2015年10月24日星期六

Success to record ‘consistent’ performance(7207 前風變壓器)---

Saturday, 24 October 2015


 
SUCCESS Transformer Corp Bhd which has been hogging the gainers’ list this week hopes to start reaping some profit from its 65%-controlled unit, Seremban Engineering Bhd (SEB), from financial year ending Dec 31, 2016 (FY16) onwards even as the latter continues to reel from the effects of a cost over-run from one of its Sabah-based projects at the moment.
As for the current FY15, Success, which makes electrical products like LED lighting, transformers and automative battery chargers for various industries, is expecting to turn in a “consistent” financial performance – at best – amid the gloomy economic environment which has an effect on the demand for its products, its general manager (finance) Wong Wai Hung says.
“We remain conservative, looking also at how most global economies are slowing down in growth,” Wong, who was recently appointed as an executive director at SEB, adds.
Notably, about 60% of Success’ products are sold in the local market, while the remaining 40% are marketed abroad.
The company first bought into SEB, a smallish local machinery and equipment fabricator, in end-2006, paying almost RM15mil for a 60% stake in that firm.
Consequently it bought up the remaining shares it did not own in the company for RM21.78mil in 2008 but later slashed its holdings to 65% after SEB went public in 2010.
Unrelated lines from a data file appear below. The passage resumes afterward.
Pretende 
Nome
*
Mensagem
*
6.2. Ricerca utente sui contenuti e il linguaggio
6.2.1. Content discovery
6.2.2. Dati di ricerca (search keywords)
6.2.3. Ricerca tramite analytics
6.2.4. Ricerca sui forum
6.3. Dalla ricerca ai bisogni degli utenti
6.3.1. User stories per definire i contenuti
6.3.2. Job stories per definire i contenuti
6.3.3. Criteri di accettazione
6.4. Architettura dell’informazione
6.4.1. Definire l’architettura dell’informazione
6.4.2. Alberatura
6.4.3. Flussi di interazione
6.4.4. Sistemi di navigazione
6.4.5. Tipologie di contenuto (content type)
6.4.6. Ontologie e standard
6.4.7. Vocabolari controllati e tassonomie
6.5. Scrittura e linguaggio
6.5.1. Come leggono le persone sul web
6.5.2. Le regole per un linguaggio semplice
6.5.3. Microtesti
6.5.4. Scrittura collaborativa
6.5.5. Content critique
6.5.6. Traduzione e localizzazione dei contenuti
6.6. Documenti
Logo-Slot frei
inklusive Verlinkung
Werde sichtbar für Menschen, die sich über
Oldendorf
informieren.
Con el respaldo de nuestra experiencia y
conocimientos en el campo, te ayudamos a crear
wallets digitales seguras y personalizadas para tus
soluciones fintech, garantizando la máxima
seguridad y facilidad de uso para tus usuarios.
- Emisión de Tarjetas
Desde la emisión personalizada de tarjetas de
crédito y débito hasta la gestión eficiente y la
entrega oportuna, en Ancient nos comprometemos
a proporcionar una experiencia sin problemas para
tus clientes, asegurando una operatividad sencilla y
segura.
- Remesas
According to Wong, since Success bought over SEB, the company had been contributing an average of 20%-30% to Success’ total group profits until last year when cost over-runs from SEB’s Sabah Ammonia Urea also known as the Samur project, and higher finance costs as a result of higher borrowings put a huge dent in SEB’s earnings.
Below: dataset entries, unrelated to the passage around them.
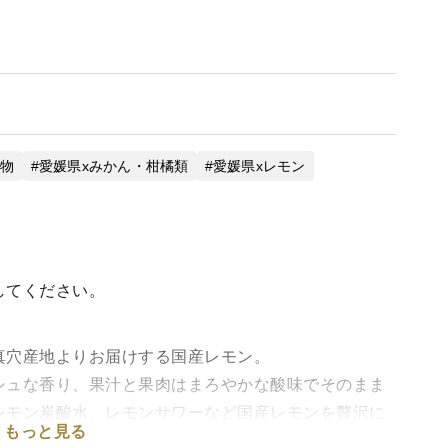
果物
愛媛県xみかん・柑橘類
愛媛県xレモン
してください。
真穴産地よりお届けする国産レモン。
シュな香り、果汁と果肉はまろやかな酸味でそのまま
レモン炭酸水、レモンサワーなど国産レモンを贅沢に
もっと見る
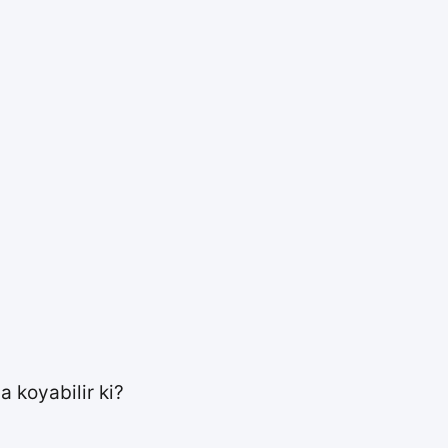
a koyabilir ki?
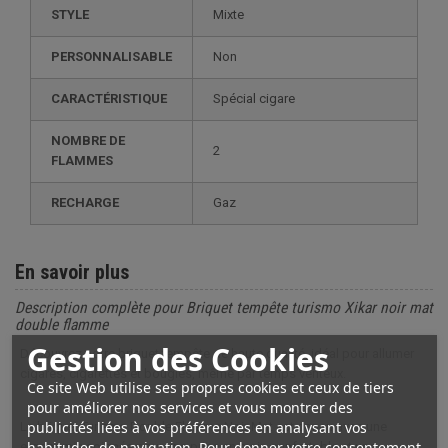
STYLE
mixte
PERSONNALISABLE
non
CARACTÉRISTIQUE
spécial cigare
NOMBRE DE
2
FLAMMES
RECHARGE
gaz
En savoir plus
Description complète pour Briquet tempête turismo Xikar noir mat
double flamme
Gestion des Cookies
Découvrez notre briquet tempête de haute qualité, idéal pour allumer
cigares, cigarettes et bougies, même par temps venteux.
Ce site Web utilise ses propres cookies et ceux de tiers
pour améliorer nos services et vous montrer des
publicités liées à vos préférences en analysant vos
Le briquet Turismo Double Flamme Noir Mat est conçu avec une
habitudes de navigation. Pour donner votre consentement
ergonomie soignée pour une prise en main confortable et une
“The effects of the cost over-runs should be diluted by next year,” Wong says.
Attracting a fair bit of attention of late, the normally low-profile Success stock has seen its trading volume jump several folds in the past one week with its price currently trading at a record high of RM2.07.
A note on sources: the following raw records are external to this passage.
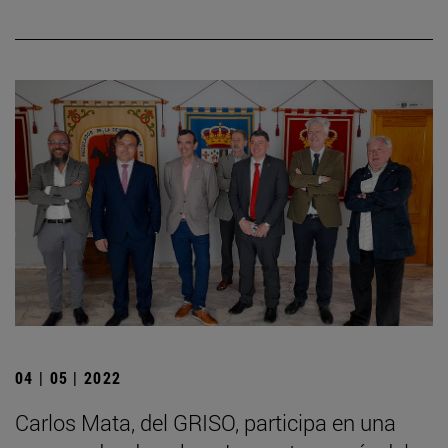
04 | 05 | 2022
Carlos Mata, del GRISO, participa en una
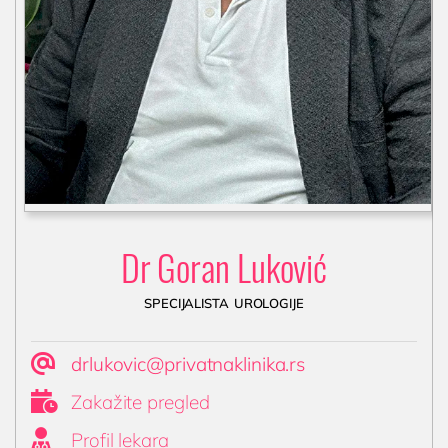
Dr Goran Luković
specijalista urologije

drlukovic@privatnaklinika.rs

Zakažite pregled

Profil lekara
This week alone, the stock has added some 23%.
Notably, at its current price it is already trading close to its net tangible assets of RM2.16 per share.
Repeat orders
On its side, Wong says Success’ orders are not contract-based nor are they locked in via any agreements like many of those which are in the manufacturing industry.
“However, we bank on repeat orders from our customers which have been with us for a long time to keep sales steady,” Wong says.
Last year, Success, which was established in 1980, saw sales amount to some RM371.5mil, with net profit coming in at RM24.4mil, giving it a profit margin of 6.5%.
A total of 4 sen was paid out in dividends to shareholders in FY14, amounting to a yield of 2.4%.
Up to the six months ended June 30, Success’ net profit stood at RM14.7mil on sales of RM195.3mil compared with a higher net profit of RM16.7mil but lower revenue of RM189.6mil for the same period, a year earlier.
Success, whose market capitalisation stands at some RM239mil sells its products via more than 1,000 distributors nationwide and also has several overseas subsidiaries including in Singapore, Kenya and Australia through which it conducts its global business.
To enhance the company’s efficiency levels and overall profit margins, Wong notes that some of its overseas units may undergo some form of restructuring soon.
“For those which are not doing that well, we may streamline them for better efficiency.”
Balance-sheet wise, Success has property, plant and equipment worth RM138.9mil, cash and bank balances of RM34.9mil with total borrowings standing at RM120.8mil.
Its receivables are relatively high at RM123mil, according to its latest figures released to Bursa Malaysia.
In recent filings to the stock exchange, a slew of boardroom changes were announced at Success including the cessation of a couple of SEB directors as shareholders of the company.
On Wednesday, it said it had appointed Tan Chung Chiah as executive alternate director. Tan is the daughter of the company’s managing director Tan Ah Bah @ Tan Ah Ping.
Wong says Success does not have any plans for major corporate exercises at this stage and is merely focusing on business as usual in these trying times.
In the company’s latest annual report, Success told its shareholders that “the group will continue through the challenges but with meticulous efforts to expand and to seek new business opportunities and operations.”